Genetics can provide invaluable information on the ancestry of the current inhabitants of Cyprus. A Y-chromosome analysis was performed to (i) determine paternal ancestry among the Greek Cypriot (GCy) community in the context of the Central and Eastern Mediterranean and the Near East; and (ii) identify genetic similarities and differences between Greek Cypriots (GCy) and Turkish Cypriots (TCy). Our haplotype-based analysis has revealed that GCy and TCy patrilineages derive primarily from a single gene pool and show very close genetic affinity (low genetic differentiation) to Calabrian Italian and Lebanese patrilineages. In terms of more recent (past millennium) ancestry, as indicated by Y-haplotype sharing, GCy and TCy share much more haplotypes between them than with any surrounding population (7-8% of total haplotypes shared), while TCy also share around 3% of haplotypes with mainland Turks, and to a lesser extent with North Africans.
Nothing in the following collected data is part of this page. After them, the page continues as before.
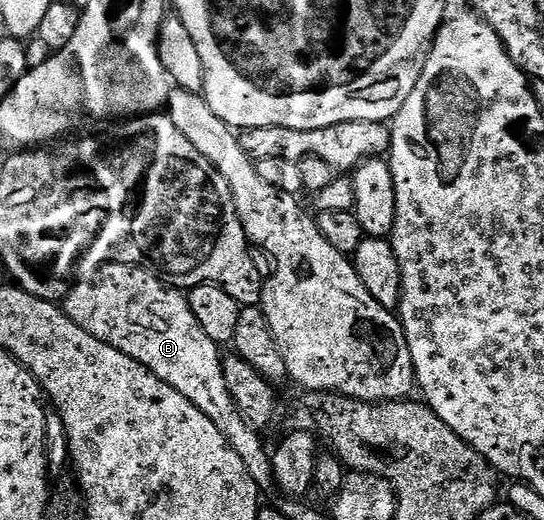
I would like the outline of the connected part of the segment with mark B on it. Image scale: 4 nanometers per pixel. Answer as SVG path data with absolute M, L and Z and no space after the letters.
M110 264L102 266L96 274L78 281L63 300L63 309L71 320L75 320L75 324L79 324L79 328L83 328L83 332L91 332L91 336L103 340L103 344L111 344L111 348L119 348L119 352L131 356L131 360L139 360L139 364L159 376L159 380L171 384L171 388L187 396L187 400L191 400L191 404L195 404L195 408L199 408L199 412L206 414L219 428L219 432L223 432L231 448L239 452L243 464L247 464L247 472L251 472L251 480L255 480L258 491L274 489L270 447L265 447L264 440L257 435L260 433L241 415L225 379L225 363L223 354L217 351L220 350L218 343L213 342L211 336L203 332L203 328L199 328L199 320L195 320L195 312L191 312L189 299L182 291L176 286L168 286L156 274L140 266Z

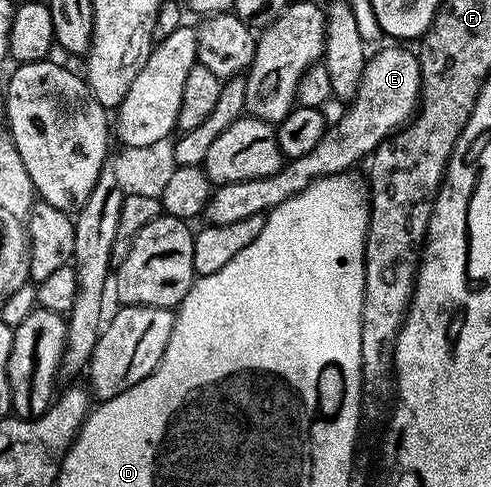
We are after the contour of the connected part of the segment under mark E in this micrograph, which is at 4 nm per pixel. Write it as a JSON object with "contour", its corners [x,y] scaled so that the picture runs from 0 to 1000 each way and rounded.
{"contour":[[[774,94],[774,105],[749,119],[723,201],[705,214],[701,228],[707,230],[668,259],[654,290],[646,290],[646,298],[637,298],[621,322],[585,326],[554,361],[440,382],[411,448],[422,450],[420,456],[432,466],[448,466],[554,433],[572,421],[572,413],[589,413],[589,405],[613,396],[613,388],[654,363],[713,353],[715,341],[737,326],[741,333],[743,322],[776,298],[776,290],[794,285],[807,269],[827,261],[851,230],[853,193],[862,181],[853,115],[839,99],[837,105],[829,99],[835,94],[796,94],[804,97]]]}

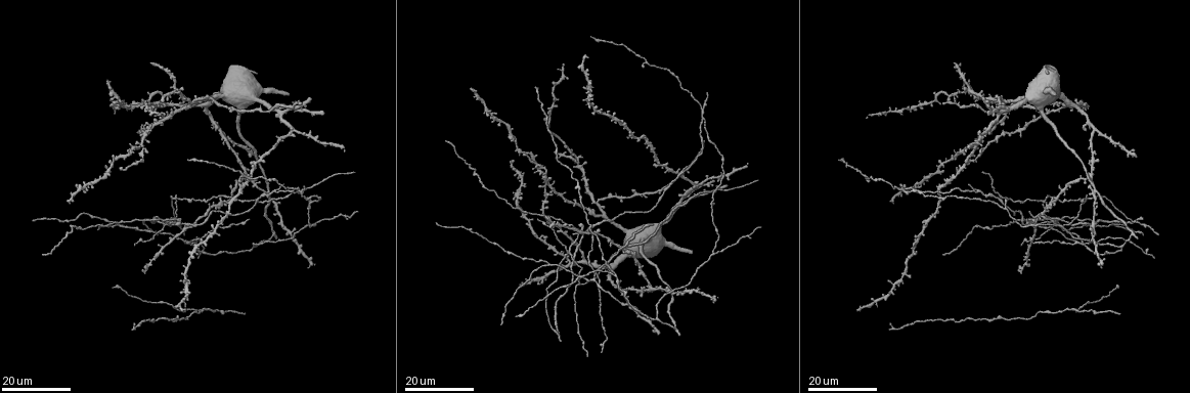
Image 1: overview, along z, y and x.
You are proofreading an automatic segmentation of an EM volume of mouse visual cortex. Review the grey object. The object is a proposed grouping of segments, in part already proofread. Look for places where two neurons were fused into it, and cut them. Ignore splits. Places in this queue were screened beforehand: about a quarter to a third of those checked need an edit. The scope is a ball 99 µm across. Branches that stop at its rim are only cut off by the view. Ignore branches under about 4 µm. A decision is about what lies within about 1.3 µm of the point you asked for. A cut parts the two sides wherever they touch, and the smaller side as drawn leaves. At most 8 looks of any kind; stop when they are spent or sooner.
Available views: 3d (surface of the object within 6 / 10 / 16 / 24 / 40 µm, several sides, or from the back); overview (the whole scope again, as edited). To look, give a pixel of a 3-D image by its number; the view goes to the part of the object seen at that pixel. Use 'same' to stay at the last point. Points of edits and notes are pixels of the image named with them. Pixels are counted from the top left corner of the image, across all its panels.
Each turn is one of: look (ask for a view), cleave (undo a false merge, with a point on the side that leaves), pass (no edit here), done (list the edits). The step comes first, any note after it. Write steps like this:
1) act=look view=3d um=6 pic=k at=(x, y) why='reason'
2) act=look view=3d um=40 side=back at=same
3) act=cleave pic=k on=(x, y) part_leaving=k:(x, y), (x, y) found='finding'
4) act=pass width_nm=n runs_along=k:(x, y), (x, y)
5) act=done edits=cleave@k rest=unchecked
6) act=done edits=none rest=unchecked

act=look view=3d um=16 pic=1 at=(548, 264) why='branch point'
In terms of Y-haplogroup frequencies, again GCy and TCy show very similar distributions, with the predominant haplogroups in both being J2a-M410, E-M78, and G2-P287. Overall, GCy also have a similar Y-haplogroup distribution to non-Turkic Anatolian and Southwest Caucasian populations, as well as Cretan Greeks. TCy show a slight shift towards Turkish populations, due to the presence of Eastern Eurasian (some of which of possible Ottoman origin) Y-haplogroups. Overall, the Y-chromosome analysis performed, using both Y-STR haplotype and binary Y-haplogroup data puts Cypriot in the middle of a genetic continuum stretching from the Levant to Southeast Europe and reveals that despite some differences in haplotype sharing and haplogroup structure, Greek Cypriots and Turkish Cypriots share primarily a common pre-Ottoman paternal ancestry.